** Opening Information supplied block **

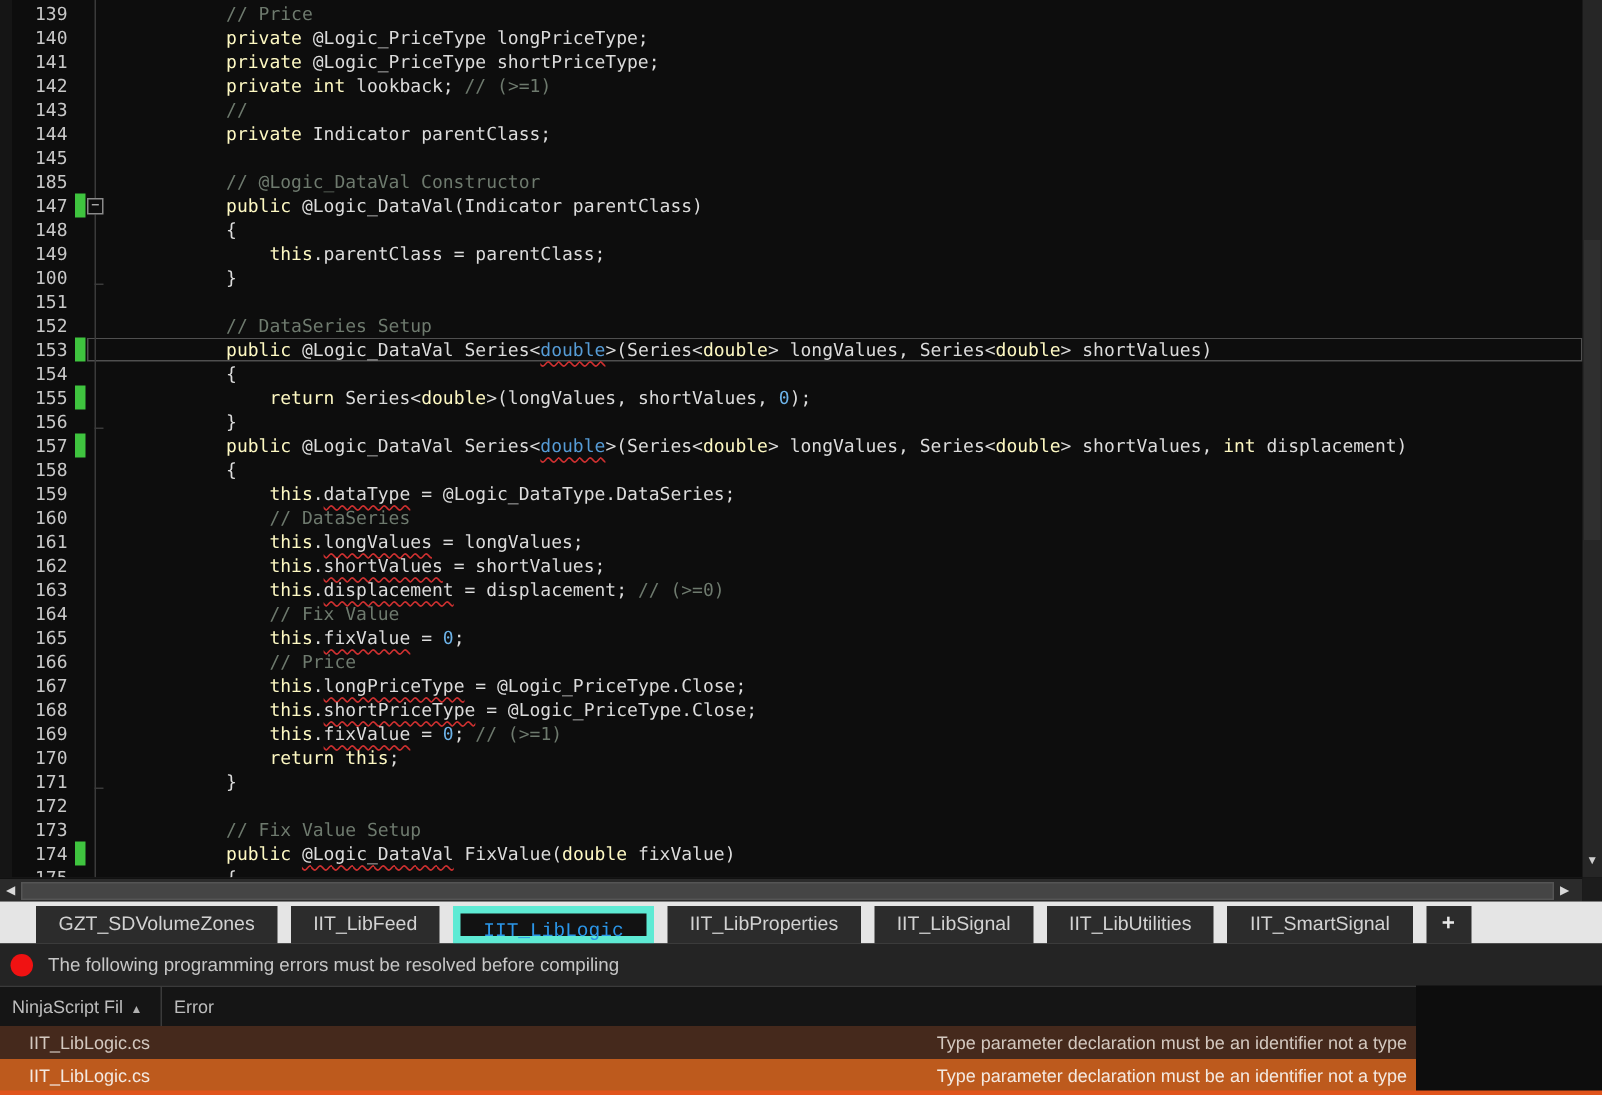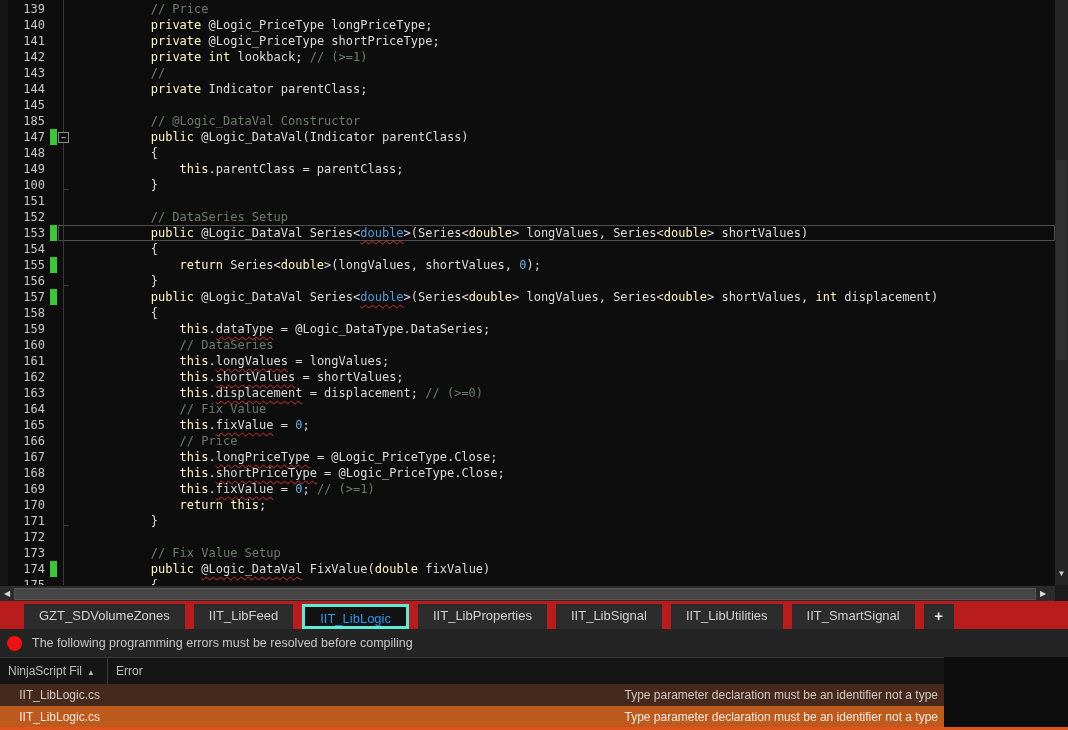--- a/index.html
+++ b/index.html
@@ -46,7 +46,7 @@
 
   
   .tabbar { position:absolute; left:0; top:601px; width:1068px; height:28px;
-            background:#b91c1c; display:flex; align-items:flex-end; padding-left:24px; }
+            background:#e5e5e5; display:flex; align-items:flex-end; padding-left:24px; }
   .tab { height:25px; line-height:24px; padding:0 15px; margin-right:9px;
          background:#2c2c2c; color:#d2d2d2; font-size:13px; white-space:nowrap; }
   .tab.active { background:#121212; color:var(--accent); border:3px solid #5eead4; }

** Closing Information supplied block **

• _Task item_
A faithful, word-for-word version of the records above is needed, with no images in it.

• _Result of this task_
--- a/index.html
+++ b/index.html
@@ -46,7 +46,7 @@
 
   
   .tabbar { position:absolute; left:0; top:601px; width:1068px; height:28px;
-            background:#b91c1c; display:flex; align-items:flex-end; padding-left:24px; }
+            background:#e5e5e5; display:flex; align-items:flex-end; padding-left:24px; }
   .tab { height:25px; line-height:24px; padding:0 15px; margin-right:9px;
          background:#2c2c2c; color:#d2d2d2; font-size:13px; white-space:nowrap; }
   .tab.active { background:#121212; color:var(--accent); border:3px solid #5eead4; }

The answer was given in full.